Они шли сквозь темноту. Деревья над ними не шелохнулись. Они были погружены в мягкое молчание, как в невидимую вату. Листья не издавали ни малейшего шороха.
– Может, мы – единственные, кто еще не спит…
– Не знаю. Полицейские всегда не спят допоздна.
– Здесь нет полицейских. Здесь нет. Здесь лес. Здесь так хорошо гулять! Шагов совсем не слышно.
– Да, ничего не слышно.
– Нет, тебя я слышу. Но, может быть, и себя тоже. Не могу представить, как было без тебя.
Они пошли дальше. Было так тихо, что тишина, казалось, рокотала – словно задыхалась и ждала откуда-то издалека чего-то необычайно странного.
– Дай мне руку, – сказал Керн. – Я боюсь, что ты вдруг исчезнешь.
Рут прислонилась к нему. Он почувствовал на лице ее волосы.
– Рут, – сказал он, – я понимаю, это всего лишь чуть-чуть близости среди бегства и пустоты, но для нас это, наверное, больше, чем многое, называемое высокими словами…
Она уткнулась ему в плечо. Некоторое время они стояли молча.
– Людвиг, – сказала Рут. – Иногда мне больше никуда не хочется. Хочется просто так упасть на землю и погаснуть…
– Ты устала?
– Нет, не устала. Я не устала. Я могла бы идти так без конца. Земля такая мягкая. Ни на что не натыкаешься.
Поднялся ветер. Листва над ними зашелестела. Керн почувствовал на руке теплую каплю. Вторая капля скользнула по лицу. Он взглянул вверх.
– Начинается дождь, Рут.
– Да.
Капли падали все ритмичнее и чаще.
– Возьми мою куртку, Рут, – сказал Керн. – Мне не холодно, я привык.
Он накинул свою куртку на плечи Рут. Она ощутила сохранявшееся еще в ней тепло и вдруг странным образом почувствовала себя в укрытии.
Ветер затих. Лес, казалось, на мгновение перевел дух, потом вспыхнула беззвучная белая молния, раздался близкий гром, и вдруг дождь обрушился с такой силой, словно молния вспорола небо.
– Бежим быстрее! – закричал Керн.
Они бросились к спрятанной под спущенным тентом карусели, неясно маячившей в темноте ночи, как молчаливая разбойничья башня.
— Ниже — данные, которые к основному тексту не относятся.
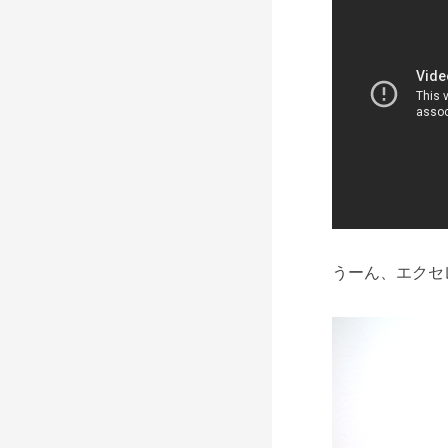
うーん、エクセ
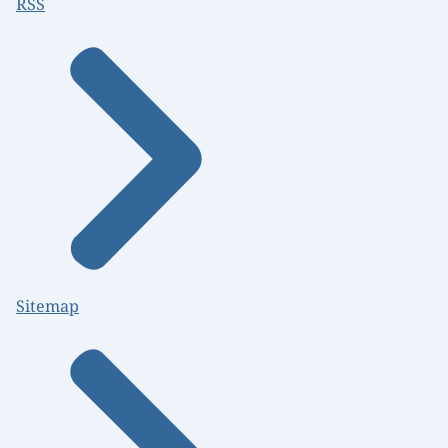
RSS
Sitemap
Керн приподнял парусину, они оба забрались под нее и остановились, тяжело дыша, вдруг ощутив себя в безопасности, как под большим, темным барабаном, по которому горохом стучал дождь.
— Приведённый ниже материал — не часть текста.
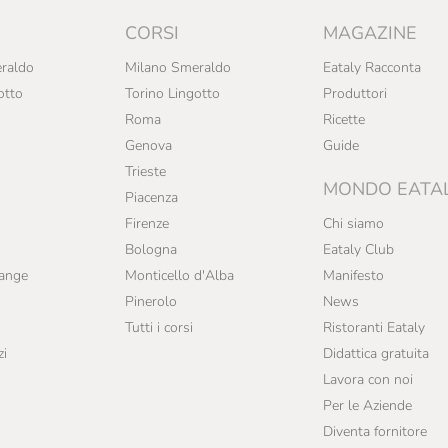
CORSI
MAGAZINE
raldo
Milano Smeraldo
Eataly Racconta
otto
Torino Lingotto
Produttori
Roma
Ricette
Genova
Guide
Trieste
MONDO EATA
Piacenza
Firenze
Chi siamo
Bologna
Eataly Club
range
Monticello d'Alba
Manifesto
Pinerolo
News
Tutti i corsi
Ristoranti Eataly
zi
Didattica gratuita
Lavora con noi
Per le Aziende
Diventa fornitore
Керн схватил Рут за руку и потащил за собой. Их глаза скоро привыкли к темноте. Вокруг них, словно привидения, вставали на дыбы кони; замирали в вечном, призрачном беге олени; лебеди простирали крылья, полные таинственных сумерек, и спокойно стояли, темнея во тьме, мощные спины слонов.
– Иди сюда! – Керн усадил Рут в одну из гондол. Он собрал в колясках и каретах несколько бархатных подушек и разложил их внутри. Потом стащил с одного из слонов шитую золотом попону.
– Так, теперь у тебя одеяло как у принцессы.
Снаружи слышались длинные раскаты грома. Молнии бросали бледный, матовый отсвет в теплую темноту шатра – и тогда каждый раз выныривали пестрые рога и сбруя животных, которые мирно шествовали по вечному кругу одно за другим, как ласковое, далекое видение зачарованного рая. Керн увидел бледное лицо Рут с темными глазами и, укрывая ее, ощутил под рукой ее грудь, снова неведомую и странно притягательную, как в ту первую ночь в отеле «Бристоль» в Праге.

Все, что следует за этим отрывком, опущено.